§ **Action item**
Print every record exactly, but leave out the pictures.

== Records to process

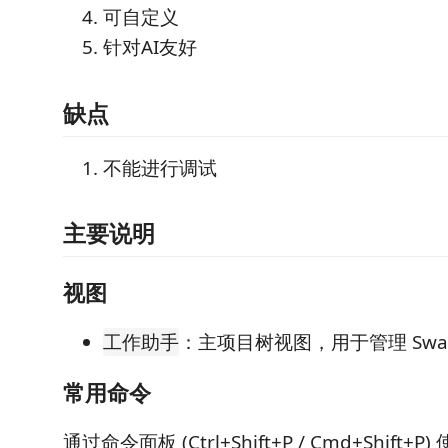
可自定义
针对AI友好
缺点
不能进行调试
主要说明
视图
：主项目树视图，用于管理 Swa
工作助手
常用命令
通过命令面板 (Ctrl+Shift+P / Cmd+Shift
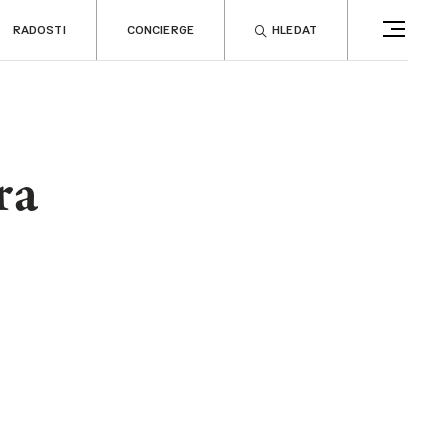
RADOSTI
CONCIERGE
HLEDAT
ra
CONCIERGE
RELAX
no
Rady & tipy
a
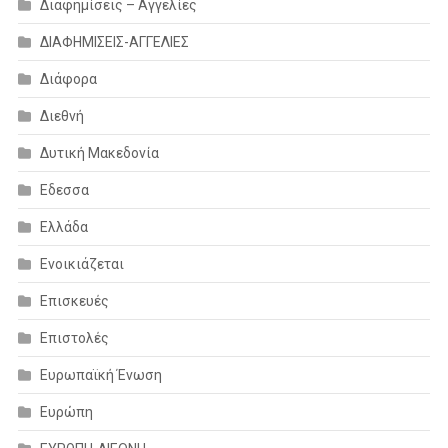
Διαφημίσεις – Αγγελίες
ΔΙΑΦΗΜΙΣΕΙΣ-ΑΓΓΕΛΙΕΣ
Διάφορα
Διεθνή
Δυτική Μακεδονία
Εδεσσα
Ελλάδα
Ενοικιάζεται
Επισκευές
Επιστολές
Ευρωπαϊκή Ένωση
Ευρώπη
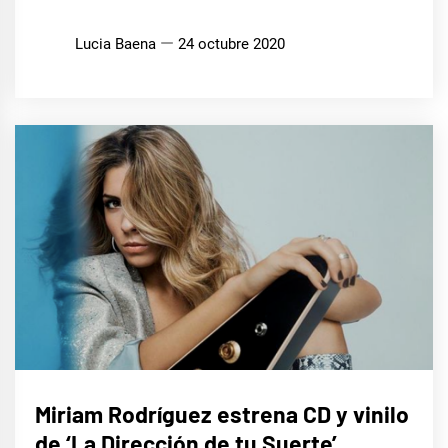
Lucia Baena
24 octubre 2020
MÚSICA
Miriam Rodríguez estrena CD y vinilo
de ‘La Dirección de tu Suerte’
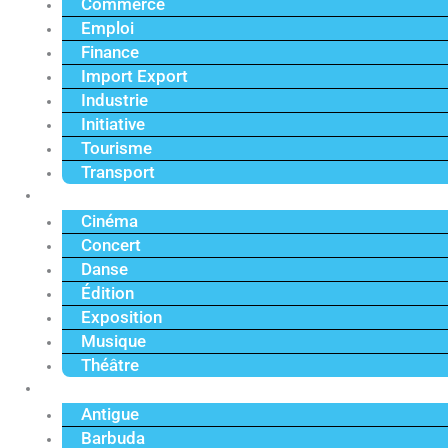
Commerce
Emploi
Finance
Import Export
Industrie
Initiative
Tourisme
Transport
Culture
Cinéma
Concert
Danse
Édition
Exposition
Musique
Théâtre
Caraïbe
Antigue
Barbuda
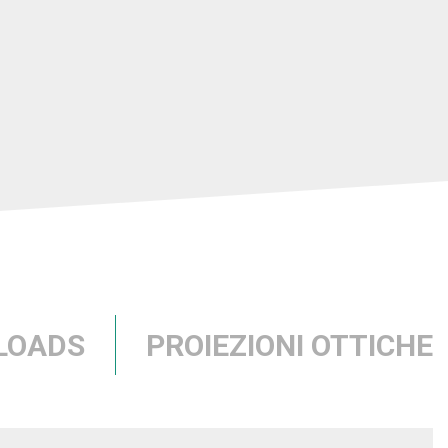
LOADS
PROIEZIONI OTTICHE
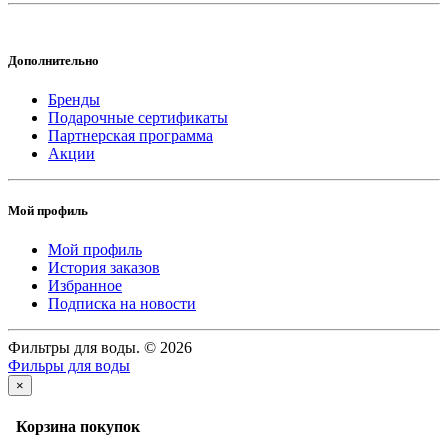
Дополнительно
Бренды
Подарочные сертификаты
Партнерская программа
Акции
Мой профиль
Мой профиль
История заказов
Избранное
Подписка на новости
Фильтры для воды. © 2026
Фильры для воды
×
Корзина покупок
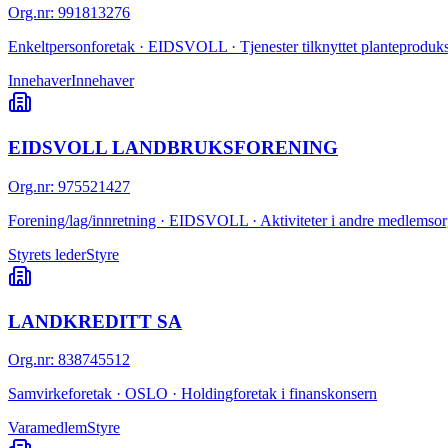
Org.nr
:
991813276
Enkeltpersonforetak · EIDSVOLL · Tjenester tilknyttet planteproduk
Innehaver
Innehaver
EIDSVOLL LANDBRUKSFORENING
Org.nr
:
975521427
Forening/lag/innretning · EIDSVOLL · Aktiviteter i andre medlemsorg
Styrets leder
Styre
LANDKREDITT SA
Org.nr
:
838745512
Samvirkeforetak · OSLO · Holdingforetak i finanskonsern
Varamedlem
Styre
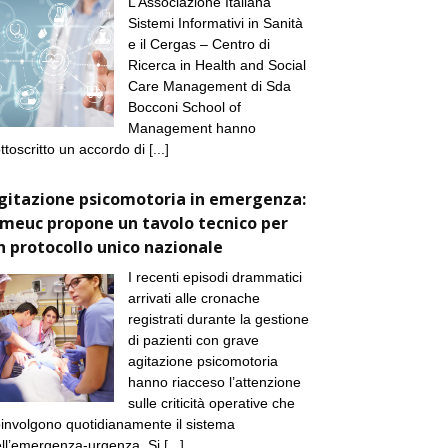
L’Associazione Italiana
Sistemi Informativi in Sanità
e il Cergas – Centro di
Ricerca in Health and Social
Care Management di Sda
Bocconi School of
Management hanno
ttoscritto un accordo di
[...]
gitazione psicomotoria in emergenza:
imeuc propone un tavolo tecnico per
n protocollo unico nazionale
I recenti episodi drammatici
arrivati alle cronache
registrati durante la gestione
di pazienti con grave
agitazione psicomotoria
hanno riacceso l’attenzione
sulle criticità operative che
involgono quotidianamente il sistema
ll’emergenza-urgenza. Si
[...]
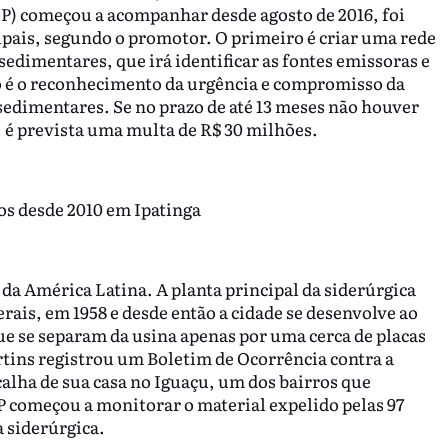
P) começou a acompanhar desde agosto de 2016, foi
ipais, segundo o promotor. O primeiro é criar uma rede
dimentares, que irá identificar as fontes emissoras e
o é o reconhecimento da urgência e compromisso da
sedimentares. Se no prazo de até 13 meses não houver
, é prevista uma multa de R$ 30 milhões.
os desde 2010 em Ipatinga
da América Latina. A planta principal da siderúrgica
rais, em 1958 e desde então a cidade se desenvolve ao
e se separam da usina apenas por uma cerca de placas
rtins registrou um Boletim de Ocorrência contra a
calha de sua casa no Iguaçu, um dos bairros que
P começou a monitorar o material expelido pelas 97
 siderúrgica.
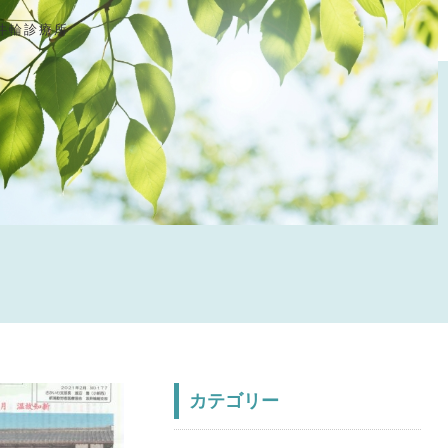
井輪診療所
カテゴリー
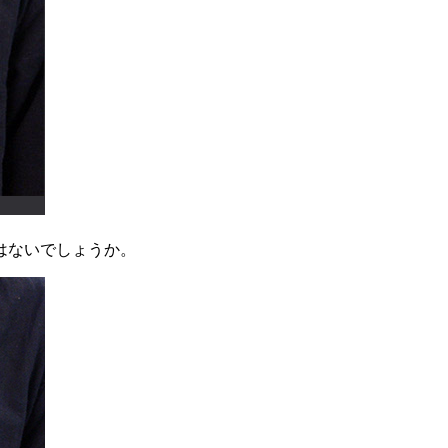
はないでしょうか。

====

§ **Answer box**
可自定义
针对AI友好
缺点
不能进行调试
主要说明
视图
：主项目树视图，用于管理 Swa
工作助手
常用命令
通过命令面板 (Ctrl+Shift+P / Cmd+Shift
RADOSTI
CONCIERGE
HLEDAT
ra
CONCIERGE
RELAX
no
Rady & tipy
a
Διαφημίσεις – Αγγελίες
ΔΙΑΦΗΜΙΣΕΙΣ-ΑΓΓΕΛΙΕΣ
Διάφορα
Διεθνή
Δυτική Μακεδονία
Εδεσσα
Ελλάδα
Ενοικιάζεται
Επισκευές
Επιστολές
Ευρωπαϊκή Ένωση
Ευρώπη
Lucia Baena
24 octubre 2020
MÚSICA
Miriam Rodríguez estrena CD y vinilo
de ‘La Dirección de tu Suerte’
Commerce
Emploi
Finance
Import Export
Industrie
Initiative
Tourisme
Transport
Culture
Cinéma
Concert
Danse
Édition
Exposition
Musique
Théâtre
Caraïbe
Antigue
Barbuda
LOADS
PROIEZIONI OTTICHE
Дополнительно
Бренды
Подарочные сертификаты
Партнерская программа
Акции
Мой профиль
Мой профиль
История заказов
Избранное
Подписка на новости
Фильтры для воды. © 2026
Фильры для воды
×
Корзина покупок
Org.nr
:
991813276
Enkeltpersonforetak · EIDSVOLL · Tjenester tilknyttet planteproduk
Innehaver
Innehaver
EIDSVOLL LANDBRUKSFORENING
Org.nr
:
975521427
Forening/lag/innretning · EIDSVOLL · Aktiviteter i andre medlemsorg
Styrets leder
Styre
LANDKREDITT SA
Org.nr
:
838745512
Samvirkeforetak · OSLO · Holdingforetak i finanskonsern
Varamedlem
Styre
L’Associazione Italiana
Sistemi Informativi in Sanità
e il Cergas – Centro di
Ricerca in Health and Social
Care Management di Sda
Bocconi School of
Management hanno
ttoscritto un accordo di
[...]
gitazione psicomotoria in emergenza:
imeuc propone un tavolo tecnico per
n protocollo unico nazionale
I recenti episodi drammatici
arrivati alle cronache
registrati durante la gestione
di pazienti con grave
agitazione psicomotoria
hanno riacceso l’attenzione
sulle criticità operative che
involgono quotidianamente il sistema
ll’emergenza-urgenza. Si
[...]
P) começou a acompanhar desde agosto de 2016, foi
ipais, segundo o promotor. O primeiro é criar uma rede
dimentares, que irá identificar as fontes emissoras e
o é o reconhecimento da urgência e compromisso da
sedimentares. Se no prazo de até 13 meses não houver
, é prevista uma multa de R$ 30 milhões.
os desde 2010 em Ipatinga
da América Latina. A planta principal da siderúrgica
rais, em 1958 e desde então a cidade se desenvolve ao
e se separam da usina apenas por uma cerca de placas
rtins registrou um Boletim de Ocorrência contra a
calha de sua casa no Iguaçu, um dos bairros que
P começou a monitorar o material expelido pelas 97
 siderúrgica.
井輪診療所
カテゴリー
はないでしょうか。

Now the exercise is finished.